Prologue
Too sad to move this day. The usual nasty headache behind my eyes. I need to find a corner to hide in, away from all this.
The glorious dead
Westminster is no place to be if you're inclined to take life seriously.
Everywhere you look, armed thugs in uniform. Men happy by the power their trigger finger gives them, your life a breath away.
Police on every doorway. For our security and our peace of mind, you understand. For the terrorists. Violence ready to deal violently with the violent. It's the only thing these people understand. This is endless war.
Police standing along Whitehall as the weather turns; sky darkening too early, wind picking up. A storm on the way, rushing in from everywhere.
Outside Downing Street SW1 a war memorial in the middle of the busy road. Chiselled into stone 'The Glorious Dead'. If the Prime Minister ever walked out of his front door, to the end of the road and turned right, he'd be standing in front of it. But he doesn't leave his fortress like that. Security. Anything could happen if he went out into the world he runs, the one the rest of us live and die in.
Sirens and shouting and crushing mean expressions on every face. Women's calves stretched in high heels. Expensive shirts across middle-age spread. People trying to kill themselves on fast motorcycles in the traffic.
A Bentley convertible waiting at the lights, inside two men who robbed someone of hundreds of thousands of pounds and never even thought they'd done wrong.
Kids in school blazers and caps. Guy walking with arm wrapped around his girl. Bright coloured training shoes. CCTV cameras.
People get old in front of your eyes, turning grey and starting to die as you watch them walk by. This city.
I read though the papers in the press canteen mid-morning. Opposite, a journalist phoned some copy over to his paper just ahead of his 11am deadline. He ripped it straight from yesterday's Evening Standard, pretending like he got it from some 'source'.
He told them: "Blair is confident inspectors will uncover proof of Iraq's WMD programmes before the end of the month. The Prime Minister told aides he expects to be vindicated soon."
Then he lit a cigarette and smoked as if he'd earned it.
I had to have coffee with a press officer in the afternoon; Labour, for an MP. Nice enough, but another true believer in The Project. She thinks her team will win the Brent East by-election tonight but everyone knows that's wrong.
I talk half-hearted and don't pay much attention. Nor does she and that's all there is to it. Everyone wants to be a big player and not have to deal with the inconsequential.
Throughout the day news snaps on the wire:
10.32am - "Former UN chief weapons inspector Hans Blix accused the US and UK today of 'over interpretting' information about Saddam Hussein's alleged weapons of mass destruction."
1.32pm - "Detectives were today investigating allegations that three paratroopers gang-raped a teenage girl before taking photographs of the attack on their mobile phones."
2.16pm - "The British National Party is hoping to take a second council seat in a Stoke-on-Trent by-election."

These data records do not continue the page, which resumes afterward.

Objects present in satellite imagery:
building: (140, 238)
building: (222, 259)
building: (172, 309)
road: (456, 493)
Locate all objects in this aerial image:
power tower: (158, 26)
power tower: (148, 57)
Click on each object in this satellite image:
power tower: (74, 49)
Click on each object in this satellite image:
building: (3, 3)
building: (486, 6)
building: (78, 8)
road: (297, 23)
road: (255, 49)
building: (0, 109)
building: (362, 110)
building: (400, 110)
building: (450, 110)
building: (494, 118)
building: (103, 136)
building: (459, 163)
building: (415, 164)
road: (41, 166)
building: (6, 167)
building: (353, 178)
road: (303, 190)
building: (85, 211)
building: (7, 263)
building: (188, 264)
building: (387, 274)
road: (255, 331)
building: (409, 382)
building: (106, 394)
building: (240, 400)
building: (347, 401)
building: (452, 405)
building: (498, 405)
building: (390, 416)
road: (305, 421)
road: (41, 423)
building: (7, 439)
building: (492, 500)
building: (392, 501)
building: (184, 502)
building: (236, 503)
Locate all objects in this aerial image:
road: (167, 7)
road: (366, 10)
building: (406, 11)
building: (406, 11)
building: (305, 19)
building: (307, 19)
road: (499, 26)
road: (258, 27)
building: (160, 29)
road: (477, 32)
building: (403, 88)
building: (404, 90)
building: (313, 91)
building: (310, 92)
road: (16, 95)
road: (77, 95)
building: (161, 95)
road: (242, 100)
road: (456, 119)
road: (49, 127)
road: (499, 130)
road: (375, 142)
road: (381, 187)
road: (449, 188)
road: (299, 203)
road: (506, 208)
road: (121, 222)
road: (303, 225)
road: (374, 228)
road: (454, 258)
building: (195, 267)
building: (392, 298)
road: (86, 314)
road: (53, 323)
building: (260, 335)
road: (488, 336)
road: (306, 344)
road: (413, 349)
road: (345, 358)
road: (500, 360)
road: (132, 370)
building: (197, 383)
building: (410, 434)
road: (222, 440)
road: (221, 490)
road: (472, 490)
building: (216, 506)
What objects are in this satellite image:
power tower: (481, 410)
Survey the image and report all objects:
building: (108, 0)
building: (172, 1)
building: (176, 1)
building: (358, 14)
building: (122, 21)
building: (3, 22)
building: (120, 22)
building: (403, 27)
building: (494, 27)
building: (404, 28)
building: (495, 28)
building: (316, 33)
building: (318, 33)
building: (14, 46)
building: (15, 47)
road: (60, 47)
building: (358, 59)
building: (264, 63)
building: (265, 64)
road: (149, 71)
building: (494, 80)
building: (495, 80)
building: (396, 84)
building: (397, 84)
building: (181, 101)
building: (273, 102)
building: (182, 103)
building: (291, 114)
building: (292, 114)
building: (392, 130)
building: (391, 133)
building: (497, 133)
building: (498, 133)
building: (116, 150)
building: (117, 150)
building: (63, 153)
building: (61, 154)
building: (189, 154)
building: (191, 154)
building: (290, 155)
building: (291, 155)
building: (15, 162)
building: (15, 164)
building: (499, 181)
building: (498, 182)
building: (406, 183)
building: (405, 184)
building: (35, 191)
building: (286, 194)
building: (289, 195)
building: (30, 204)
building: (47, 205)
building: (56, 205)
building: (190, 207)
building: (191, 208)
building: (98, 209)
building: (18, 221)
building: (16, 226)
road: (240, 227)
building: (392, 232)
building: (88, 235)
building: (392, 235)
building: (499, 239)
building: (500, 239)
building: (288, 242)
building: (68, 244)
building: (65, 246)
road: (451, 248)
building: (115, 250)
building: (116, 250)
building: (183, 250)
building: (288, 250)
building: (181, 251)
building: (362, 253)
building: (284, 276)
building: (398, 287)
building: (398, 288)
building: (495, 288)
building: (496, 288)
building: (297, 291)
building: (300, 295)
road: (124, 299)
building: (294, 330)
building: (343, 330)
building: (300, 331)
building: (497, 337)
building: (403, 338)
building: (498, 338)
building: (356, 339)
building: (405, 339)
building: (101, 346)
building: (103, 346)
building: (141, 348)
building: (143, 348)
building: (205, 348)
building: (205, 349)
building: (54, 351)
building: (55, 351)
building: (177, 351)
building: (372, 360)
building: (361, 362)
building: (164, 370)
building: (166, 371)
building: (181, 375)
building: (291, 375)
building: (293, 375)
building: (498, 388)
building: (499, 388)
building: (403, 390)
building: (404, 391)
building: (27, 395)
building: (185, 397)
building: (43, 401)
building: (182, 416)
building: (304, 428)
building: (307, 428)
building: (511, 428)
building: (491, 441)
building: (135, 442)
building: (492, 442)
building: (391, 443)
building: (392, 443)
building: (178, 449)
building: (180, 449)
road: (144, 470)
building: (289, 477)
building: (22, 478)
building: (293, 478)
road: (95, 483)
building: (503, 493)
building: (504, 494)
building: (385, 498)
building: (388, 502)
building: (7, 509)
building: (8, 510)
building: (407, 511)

3.34pm - "Eight American soldiers were reported to have been killed in an ambush in the Iraqi town of Khaldiyah today."
4.38pm - "The best friend of glamour model Jodie Marsh was murdered on her 22nd birthday by her boyfriend, the Old Bailey was told today."
4.50pm - "President George Bush today led hundreds of thousands of people fleeing from the path of Hurricane Isabel as it bore down on America's East coast."
And everywhere are statues of our illustrious leaders. The Great Men of the Past. In the blind eyes of each you look in vain for how many people they killed, but there is nothing. No answers. No one wants to remember that. The real past is something that disappears even as people swear they're thinking about it.
On a doorstep outside the first barricade that separates Downing Street from reality, a crazy skinhead sitting down, muttering over and over "we don't want you Blair looking for our interests. Get out."
Not shouting, just talking over to himself, rocking back and forth on his heels.
A tourist wondering why he can't walk up to the door of No 10, like he did years ago when he visited London. "It's a different world now, things have changed," the cop tells him. And maybe heís right.
Or maybe he's just an arsehole with shit-for-brains.
Epilogue
The dead, so often slaughtered so freely, and always in such glorious circumstances.